Monday, August 15, 2011

Changing Direction

Perhaps my attention span is limited, but I've found that I could not keep up with a blog.  At least, not pertaining to film production.  And who am I to pretend I am a master filmmaker?

So, I've decided to change directions.  Back to something I knew long before how to pull focus:  words. After all, before I was a filmmaker, I was a writer... it's something I've been meaning to spend more time with for a while.

One of the most difficult questions I've ever been asked is what sort of music I am into.  I don't believe my musical taste can really be defined.  I have a collection of music that I can truly get lost in.  I fall into the texture, the movement of a piece.  The emotion behind the notes sometimes become overwhelming to me, manifesting itself in a physical fashion.  I very rarely listen.  I lay on my bed, or sometimes the floor, and experience music. I allow it to move my limbs and body in somewhat of a dance-like way.  The sensations of this music have physical, mental, and emotional waves that roll throughout my body.  This is all something I experience simply by losing myself to sound.

Today, I am experiencing "Svanire" - a contemporary classical piece by Ludovico Einaudi.

An advantage I have, here, is that I do not speak Italian, and so do not know (at least to start) what "Svanire" means.  This allows the music to live through me with complete freedom and no preconceived notions.

From the very first notes, Svanire gives me solitude.  A deep green surrounded by pale blue.  Humidity.  My eyes roll back in my head, and I slowly exhale a breath I didn't realize I'd been holding.  From there, it's about liquidity.  If you've ever experienced a warm, but heavy, rain shower you will know the temperature I'm talking about.
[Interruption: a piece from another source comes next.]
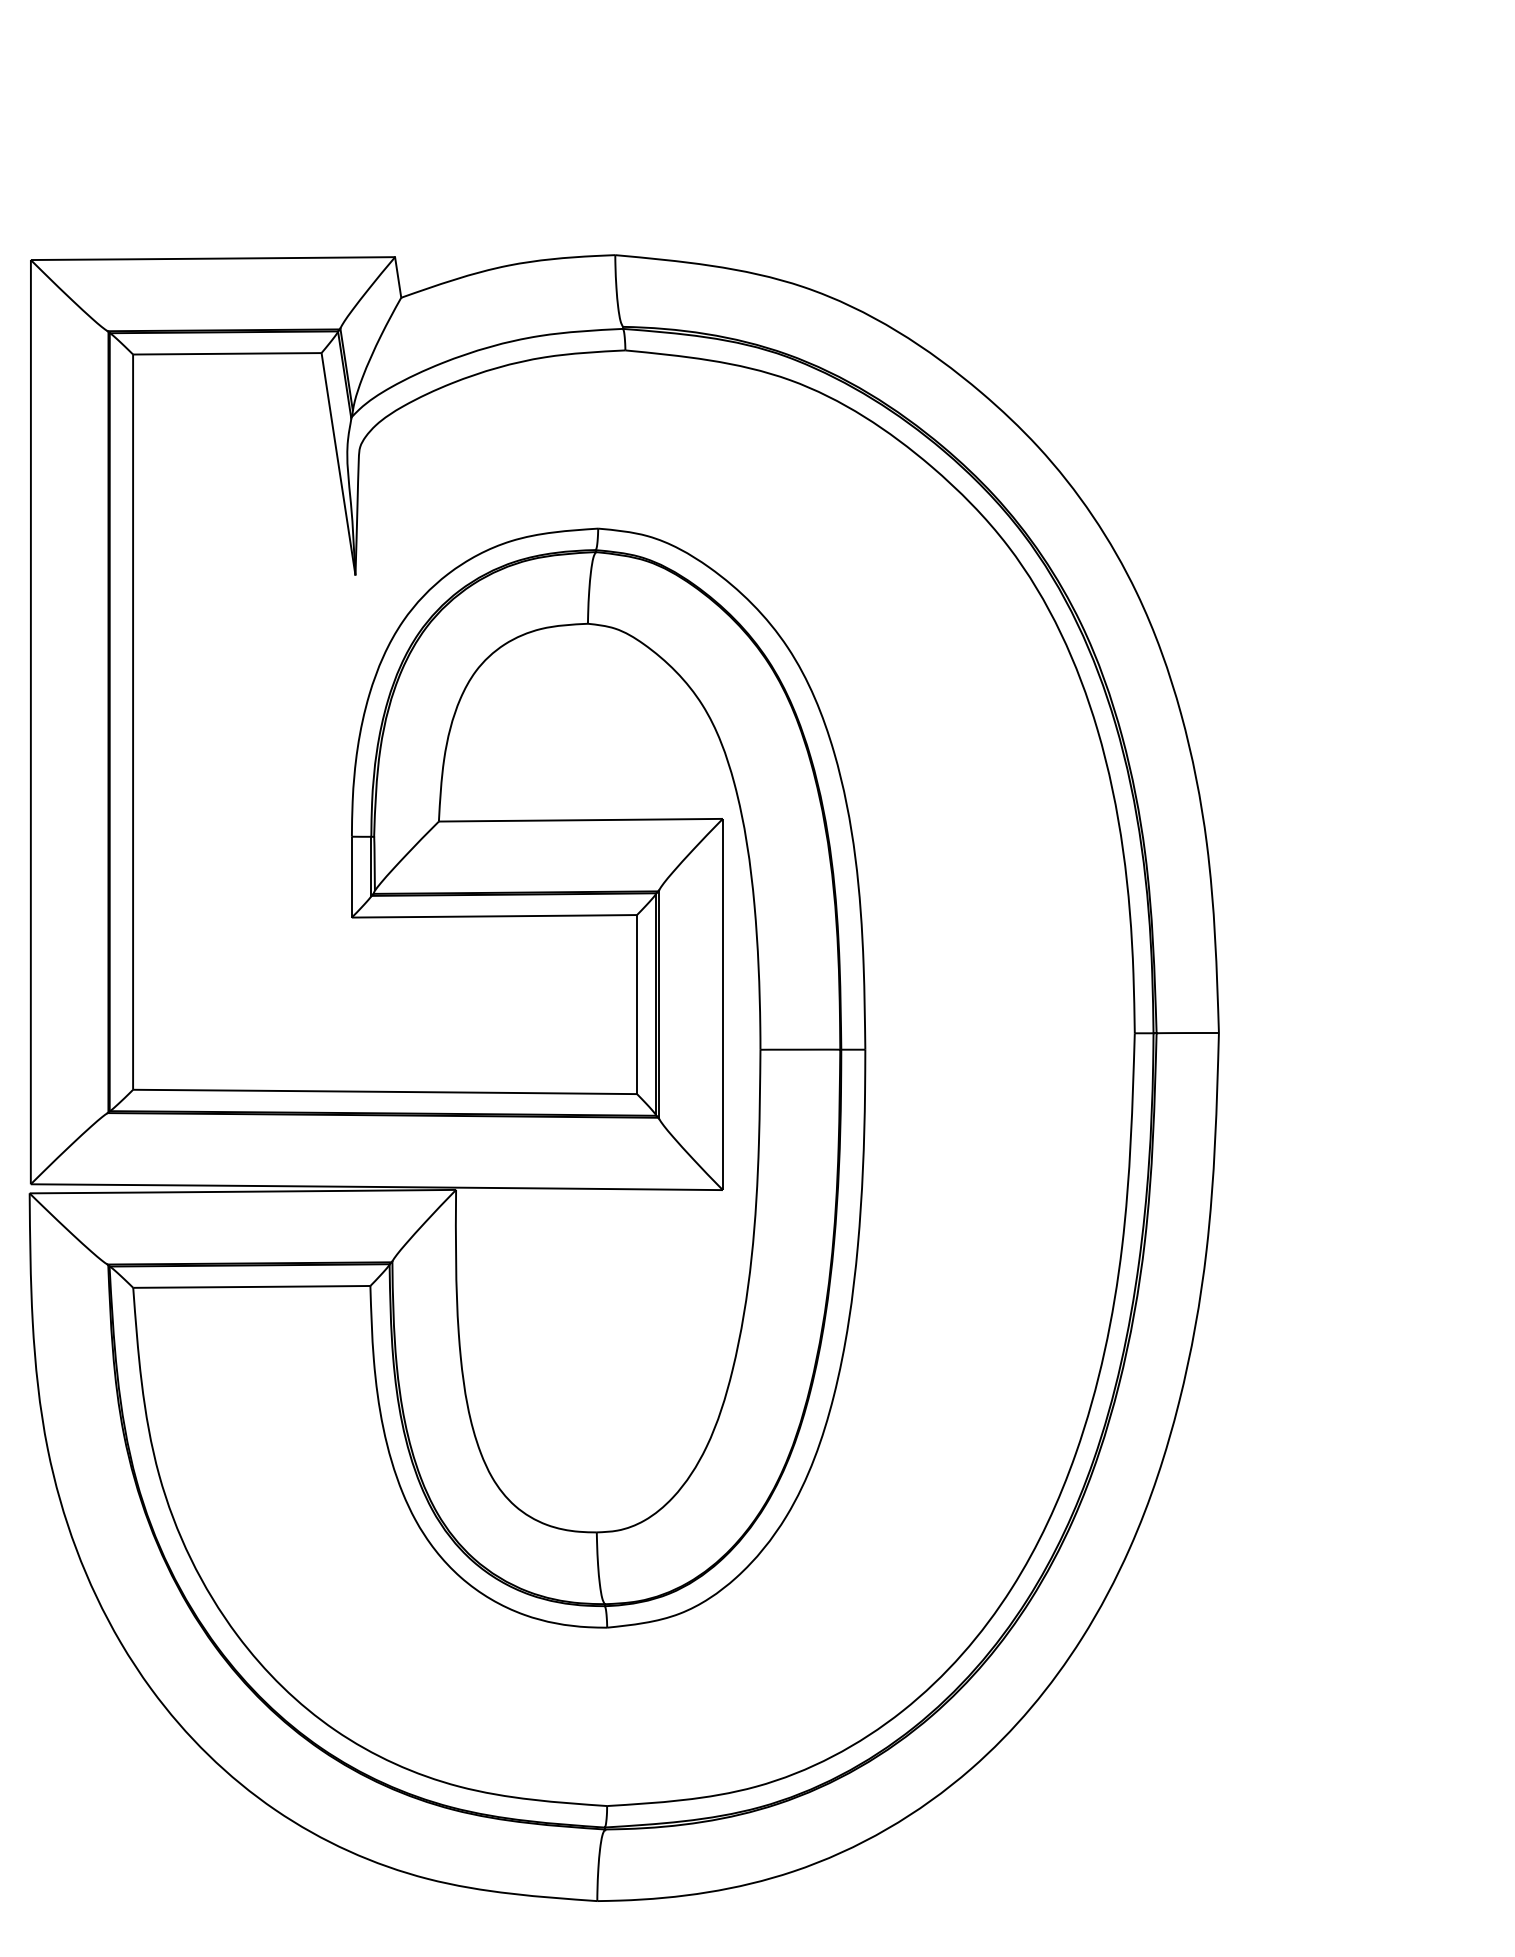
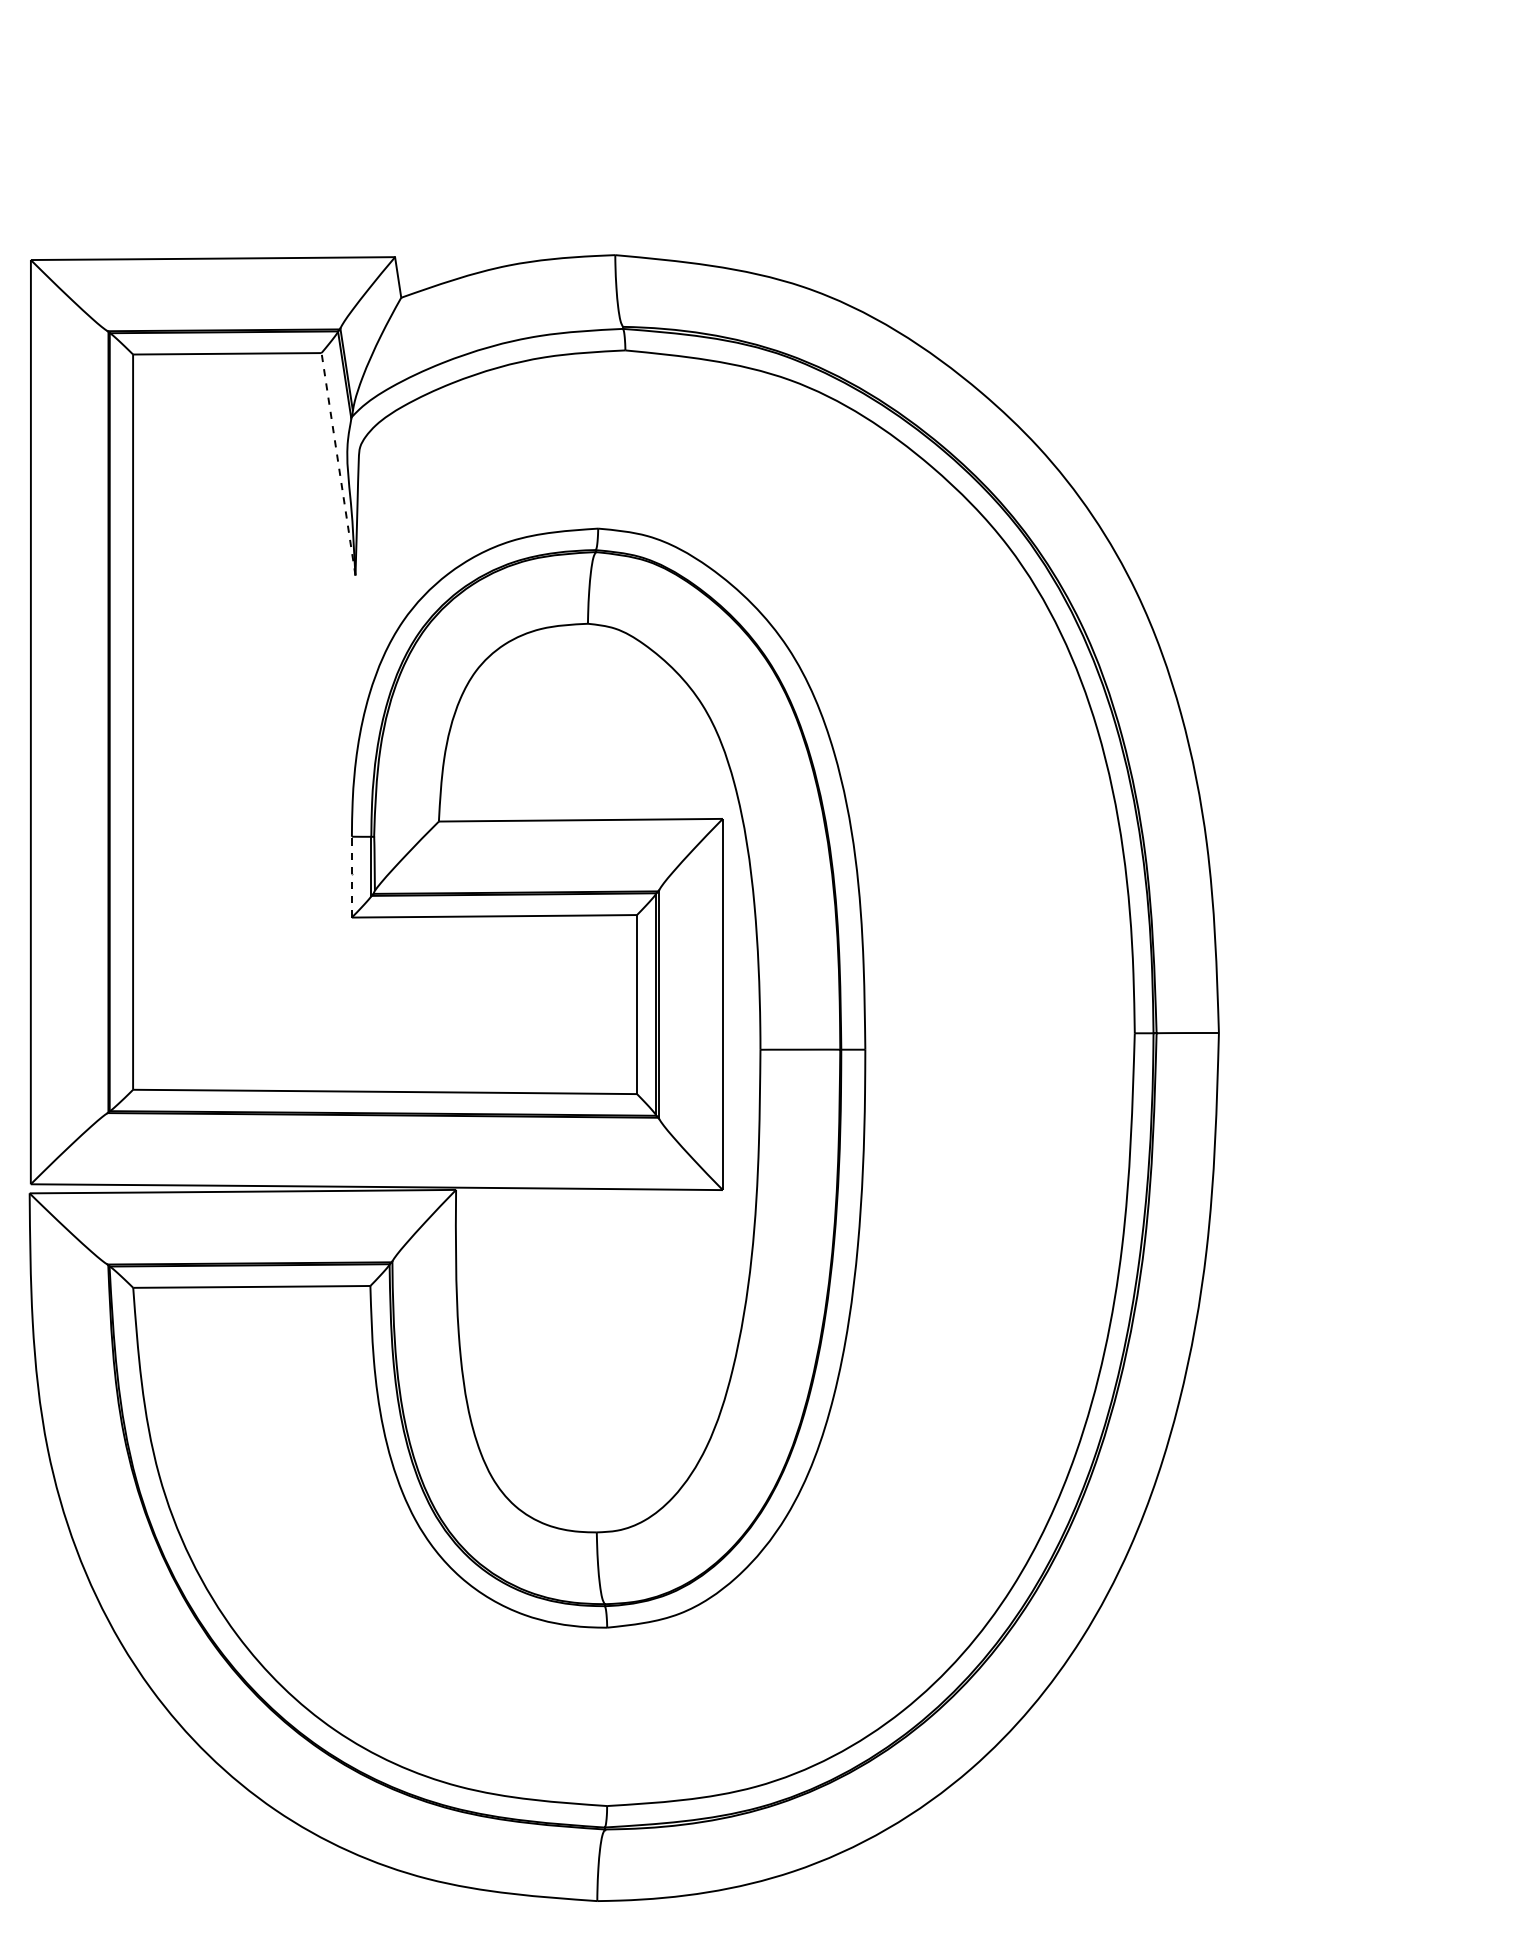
line at (338, 463): solid -> dashed
line at (351, 875): solid -> dashed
Become drenched in it, let it even permeate your skin soak right into your essence.  The freedom of this surrender is intoxicating.  The water surrounds you, becomes you.  Float.

Picture it.  Dew drops on sprigs of greenery.  The humidity is thick, nearly suffocating.  Let it slide along your arms, as if wrapping you in the safe embrace of a lover: hands entangled in your hair and at the back of your neck, keeping you in such away that you could not possibly fall into harm.

In water tendrils of hair flair out.  They individualize.  A single hair can reach out, curl, dance on its own away from the body.  In such away, you are surrounded entirely by a ballet of life.  Stretch, shudder, shiver.  A breath fills the lungs with the lightness of clouds.  Rise up.  Let your body curl as hair does in water.  Surrender.



Now, having experienced the music, my curiosity will get the better of me.  "Svanire," in Italian, has six meanings:  to fade, to disappear, to deaden, to vanish, to wither, to evanescence.  This contrasts entirely with my experience with the song.

Does the song truly reflect the intent of the writer, or does it breathe its own life?  Perhaps my interpretation is wrong.  The video listed on Einaudi's lastfm page shows images of a fetus.  I stopped watching midway through it because it, as the word Svanire means, killed my experience.

Or perhaps my vision, too, was about an ending.  I felt a sense of surrender and acceptance.  While I felt a warm sense of safety, there is no way to say if that is a beginning or an ending of some other emotions.  Regardless, the exploration of the piece leaves me with a sensation of exhaustion, as the climax of an emotional and physical experience often does.  I hope that you, too, can experience something similar by listening.

http://www.youtube.com/watch?v=naiu-of7J80

1 comment:

  1. After reading I followed the link.

    The first thing I feel is close to that of waking up on a morning I did not expect to be beautiful, with light peaking over clouds that had hung over my head the night before.

    I cannot help but noticing the sounds of breath as if I am listening to the cellist embrace the emotion of the music with me.

    The notes leak out from a place in me that longs for a return to the days when I played such songs as this. Days before I discovered what notes and phrases could really hold and what places they could take me to.

    As I wake to the beautiful and raw nature of a morning unaware of what tragedies I might have experienced I get the feeling that life, time, simply keeps moving. The song ends for me in quiet embrace, I to surrender, but possibly to another muse.

    I think that music comes from a place in us that cannot be truly controlled or understood. It’s a driving force that is as much instinctual as the need for love; at least that’s how I see it. So I cannot say that your interpretation is wrong, no more than I can say mine is right. My question is what is it inside us that connects so freely to hair catching on a tight line of metal, releasing it, and catching again.